My question is, can the following function:
$f(x, y) = \frac {1}{2π}exp(−0.5(x^2+xy))$
be the density of a Gaussian vector?
I do not think so, since $y^2$ does not even appear, and it looks like there is no correlation $\rho$ compatible with this distribution. Am I wrong or not?

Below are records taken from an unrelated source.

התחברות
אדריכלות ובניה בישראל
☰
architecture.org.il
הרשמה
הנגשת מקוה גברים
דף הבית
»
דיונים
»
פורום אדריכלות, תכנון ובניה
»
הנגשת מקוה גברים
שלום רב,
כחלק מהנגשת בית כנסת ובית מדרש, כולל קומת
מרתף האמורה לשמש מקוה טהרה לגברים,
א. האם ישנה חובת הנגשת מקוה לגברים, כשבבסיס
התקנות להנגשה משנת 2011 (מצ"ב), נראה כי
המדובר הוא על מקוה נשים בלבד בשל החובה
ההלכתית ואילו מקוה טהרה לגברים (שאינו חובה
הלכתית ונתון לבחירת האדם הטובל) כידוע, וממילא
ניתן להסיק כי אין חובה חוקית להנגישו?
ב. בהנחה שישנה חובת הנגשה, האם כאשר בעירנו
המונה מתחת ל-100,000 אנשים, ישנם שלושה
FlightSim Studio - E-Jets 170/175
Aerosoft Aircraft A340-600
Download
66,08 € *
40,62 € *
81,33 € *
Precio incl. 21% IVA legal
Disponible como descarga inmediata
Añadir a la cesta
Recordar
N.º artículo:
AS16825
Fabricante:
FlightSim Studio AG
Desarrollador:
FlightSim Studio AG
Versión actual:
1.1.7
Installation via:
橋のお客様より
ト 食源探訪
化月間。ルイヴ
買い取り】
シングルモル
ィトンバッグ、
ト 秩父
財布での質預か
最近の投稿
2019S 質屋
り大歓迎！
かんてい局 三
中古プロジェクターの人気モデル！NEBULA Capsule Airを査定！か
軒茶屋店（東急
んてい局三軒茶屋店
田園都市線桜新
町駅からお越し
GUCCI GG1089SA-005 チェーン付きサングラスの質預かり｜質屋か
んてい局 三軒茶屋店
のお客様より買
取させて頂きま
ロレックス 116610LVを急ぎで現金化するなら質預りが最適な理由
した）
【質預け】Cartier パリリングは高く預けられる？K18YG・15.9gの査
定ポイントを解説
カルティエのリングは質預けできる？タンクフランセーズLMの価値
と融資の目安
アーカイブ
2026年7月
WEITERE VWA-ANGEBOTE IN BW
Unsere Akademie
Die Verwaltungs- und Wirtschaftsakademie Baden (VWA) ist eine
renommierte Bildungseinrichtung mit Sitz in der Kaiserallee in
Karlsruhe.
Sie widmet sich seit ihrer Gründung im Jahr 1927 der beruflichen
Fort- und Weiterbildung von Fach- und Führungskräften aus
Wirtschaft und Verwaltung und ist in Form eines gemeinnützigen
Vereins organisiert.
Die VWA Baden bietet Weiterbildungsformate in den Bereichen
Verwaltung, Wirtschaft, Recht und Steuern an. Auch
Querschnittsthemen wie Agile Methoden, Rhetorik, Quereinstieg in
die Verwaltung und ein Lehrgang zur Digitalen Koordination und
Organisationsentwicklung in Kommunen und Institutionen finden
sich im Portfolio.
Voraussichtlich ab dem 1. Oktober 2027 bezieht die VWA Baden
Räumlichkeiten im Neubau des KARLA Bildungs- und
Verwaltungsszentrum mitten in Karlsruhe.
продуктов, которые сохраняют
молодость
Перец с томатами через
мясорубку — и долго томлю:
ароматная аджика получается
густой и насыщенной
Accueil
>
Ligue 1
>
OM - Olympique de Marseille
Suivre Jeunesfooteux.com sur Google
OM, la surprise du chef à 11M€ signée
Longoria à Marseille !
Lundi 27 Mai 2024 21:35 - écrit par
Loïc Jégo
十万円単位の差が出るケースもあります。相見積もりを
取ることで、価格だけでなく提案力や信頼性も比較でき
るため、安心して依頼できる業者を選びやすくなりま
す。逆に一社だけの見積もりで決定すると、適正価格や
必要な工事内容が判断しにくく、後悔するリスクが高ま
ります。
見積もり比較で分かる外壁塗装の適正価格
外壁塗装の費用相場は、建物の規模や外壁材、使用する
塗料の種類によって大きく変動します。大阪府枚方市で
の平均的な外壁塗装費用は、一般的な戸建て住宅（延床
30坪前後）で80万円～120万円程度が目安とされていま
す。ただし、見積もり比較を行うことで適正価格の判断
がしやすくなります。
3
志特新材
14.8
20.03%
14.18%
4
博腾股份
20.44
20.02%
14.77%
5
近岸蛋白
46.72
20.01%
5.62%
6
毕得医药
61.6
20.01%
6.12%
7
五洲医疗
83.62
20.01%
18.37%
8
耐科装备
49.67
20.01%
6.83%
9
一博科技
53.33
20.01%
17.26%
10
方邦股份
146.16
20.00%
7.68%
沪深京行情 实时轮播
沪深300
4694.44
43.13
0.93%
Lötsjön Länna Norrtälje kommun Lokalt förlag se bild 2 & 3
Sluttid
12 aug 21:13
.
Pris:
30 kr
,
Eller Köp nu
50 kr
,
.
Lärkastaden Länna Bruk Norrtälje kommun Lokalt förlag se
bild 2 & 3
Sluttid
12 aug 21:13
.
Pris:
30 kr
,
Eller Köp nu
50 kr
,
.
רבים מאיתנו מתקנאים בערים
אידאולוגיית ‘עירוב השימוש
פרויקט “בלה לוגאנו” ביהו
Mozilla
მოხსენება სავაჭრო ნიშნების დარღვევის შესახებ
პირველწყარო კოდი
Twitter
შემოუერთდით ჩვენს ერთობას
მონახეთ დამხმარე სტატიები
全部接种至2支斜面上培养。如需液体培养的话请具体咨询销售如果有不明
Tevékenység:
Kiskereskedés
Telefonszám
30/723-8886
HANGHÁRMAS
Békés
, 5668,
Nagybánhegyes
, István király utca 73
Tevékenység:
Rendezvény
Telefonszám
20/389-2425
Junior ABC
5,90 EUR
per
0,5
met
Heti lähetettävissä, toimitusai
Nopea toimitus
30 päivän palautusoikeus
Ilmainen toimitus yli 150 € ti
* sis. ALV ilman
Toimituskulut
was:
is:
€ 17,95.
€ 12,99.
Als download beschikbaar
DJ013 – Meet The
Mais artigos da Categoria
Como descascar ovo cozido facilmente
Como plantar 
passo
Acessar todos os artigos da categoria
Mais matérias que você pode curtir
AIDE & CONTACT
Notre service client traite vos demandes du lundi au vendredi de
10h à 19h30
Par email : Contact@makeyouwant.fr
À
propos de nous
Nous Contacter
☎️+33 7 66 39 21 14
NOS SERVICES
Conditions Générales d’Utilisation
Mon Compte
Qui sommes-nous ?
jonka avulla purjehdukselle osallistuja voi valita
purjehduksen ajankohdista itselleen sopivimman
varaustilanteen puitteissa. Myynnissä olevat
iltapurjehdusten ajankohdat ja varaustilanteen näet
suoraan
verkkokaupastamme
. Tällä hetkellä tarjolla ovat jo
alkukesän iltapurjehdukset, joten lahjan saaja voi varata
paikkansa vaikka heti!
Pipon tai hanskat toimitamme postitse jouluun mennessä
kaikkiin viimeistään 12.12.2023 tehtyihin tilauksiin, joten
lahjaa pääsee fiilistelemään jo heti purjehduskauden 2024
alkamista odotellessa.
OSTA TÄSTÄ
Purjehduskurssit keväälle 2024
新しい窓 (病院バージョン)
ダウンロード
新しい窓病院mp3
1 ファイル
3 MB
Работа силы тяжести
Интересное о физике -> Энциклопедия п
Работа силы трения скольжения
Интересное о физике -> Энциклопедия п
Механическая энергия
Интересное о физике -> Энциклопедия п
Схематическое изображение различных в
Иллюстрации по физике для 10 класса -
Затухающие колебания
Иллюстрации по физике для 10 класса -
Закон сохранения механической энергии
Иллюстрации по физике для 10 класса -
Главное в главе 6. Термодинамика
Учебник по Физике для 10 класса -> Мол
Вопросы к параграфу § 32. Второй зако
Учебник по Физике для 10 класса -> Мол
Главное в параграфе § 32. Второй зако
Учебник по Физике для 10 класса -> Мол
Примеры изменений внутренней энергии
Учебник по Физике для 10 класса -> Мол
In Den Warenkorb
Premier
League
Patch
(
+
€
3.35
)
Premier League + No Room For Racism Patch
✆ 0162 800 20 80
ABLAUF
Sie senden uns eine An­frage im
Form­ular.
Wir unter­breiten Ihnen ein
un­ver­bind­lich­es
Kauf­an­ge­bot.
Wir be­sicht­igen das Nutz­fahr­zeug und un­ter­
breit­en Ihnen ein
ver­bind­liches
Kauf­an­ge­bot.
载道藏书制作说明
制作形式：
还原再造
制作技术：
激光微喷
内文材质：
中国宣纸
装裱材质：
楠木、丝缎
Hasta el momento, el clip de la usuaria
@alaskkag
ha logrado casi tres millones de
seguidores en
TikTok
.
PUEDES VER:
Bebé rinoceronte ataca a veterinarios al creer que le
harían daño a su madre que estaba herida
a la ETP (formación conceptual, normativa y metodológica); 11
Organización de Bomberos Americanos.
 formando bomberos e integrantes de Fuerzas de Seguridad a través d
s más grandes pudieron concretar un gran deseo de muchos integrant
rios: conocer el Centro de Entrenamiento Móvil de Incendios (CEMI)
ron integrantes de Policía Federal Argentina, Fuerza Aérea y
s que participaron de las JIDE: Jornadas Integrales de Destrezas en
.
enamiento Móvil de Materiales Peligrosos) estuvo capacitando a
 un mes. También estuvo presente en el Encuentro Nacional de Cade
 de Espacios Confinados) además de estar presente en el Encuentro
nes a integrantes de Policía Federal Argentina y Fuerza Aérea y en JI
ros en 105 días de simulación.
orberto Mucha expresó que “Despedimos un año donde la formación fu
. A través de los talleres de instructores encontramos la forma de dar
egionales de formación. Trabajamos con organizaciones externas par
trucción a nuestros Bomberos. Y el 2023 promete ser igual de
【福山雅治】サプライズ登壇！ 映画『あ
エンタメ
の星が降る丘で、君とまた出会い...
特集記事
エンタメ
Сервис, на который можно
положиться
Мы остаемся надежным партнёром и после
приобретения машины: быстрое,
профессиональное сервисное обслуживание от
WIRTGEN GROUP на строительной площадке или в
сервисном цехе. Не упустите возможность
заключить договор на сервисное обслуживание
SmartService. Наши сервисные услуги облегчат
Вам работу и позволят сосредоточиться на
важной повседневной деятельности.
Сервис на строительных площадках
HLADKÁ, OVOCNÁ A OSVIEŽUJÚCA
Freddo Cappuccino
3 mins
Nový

Edit, here is my attempt: If f(x,y) was the density of a gaussian vector, then: $\iint_{\mathbb{R}^2} f(x,y) dxdy = 1$ (But would this be sufficient? I do not think so.), then
$$\iint_{\mathbb{R}^2} f(x,y) dxdy = \int_{-\infty}^\infty\int_{-\infty}^\infty \frac {1}{2π}exp(−0.5(x^2+xy))\ dxdy = \frac{1}{2π} \int_{-\infty}^\infty e^{-0.5x^2}dx\int_{-\infty}^\infty e^{-0.5xy}\ dy $$
We can check that $$\int_{-\infty}^\infty e^{-0.5xy}\ dy$$ is $+\infty$ if $x<0$, while $-\infty$ if $x>0$. So that the $\iint_{\mathbb{R}^2} f(x,y) dxdy $ diverges. Am I right??
Well forget the scaling factor (the thing multiplying your exponential) for a moment. A multivariate Gaussian distribution constitutes of the term $$\exp \Big( -\frac{1}{2} (z-\mu)^T \Sigma^{-1} (z-\mu) \Big)$$ where $\mu = 0$ (zero-mean) in your case and $z =[x,y]^T$. By inspection, we can note that $$\Sigma^{-1} = \begin{bmatrix} 1 & \frac{1}{2} \\ \frac{1}{2} & 0\end{bmatrix} $$ Note that $\Sigma$ is the covariance matrix. We can see that $\Sigma^{-1}$ has a negative determinant, hence not a PSD (positive semi-definite). So, by contradiction, this is not a Gaussian distribution since a covariance matrix has to be PSD.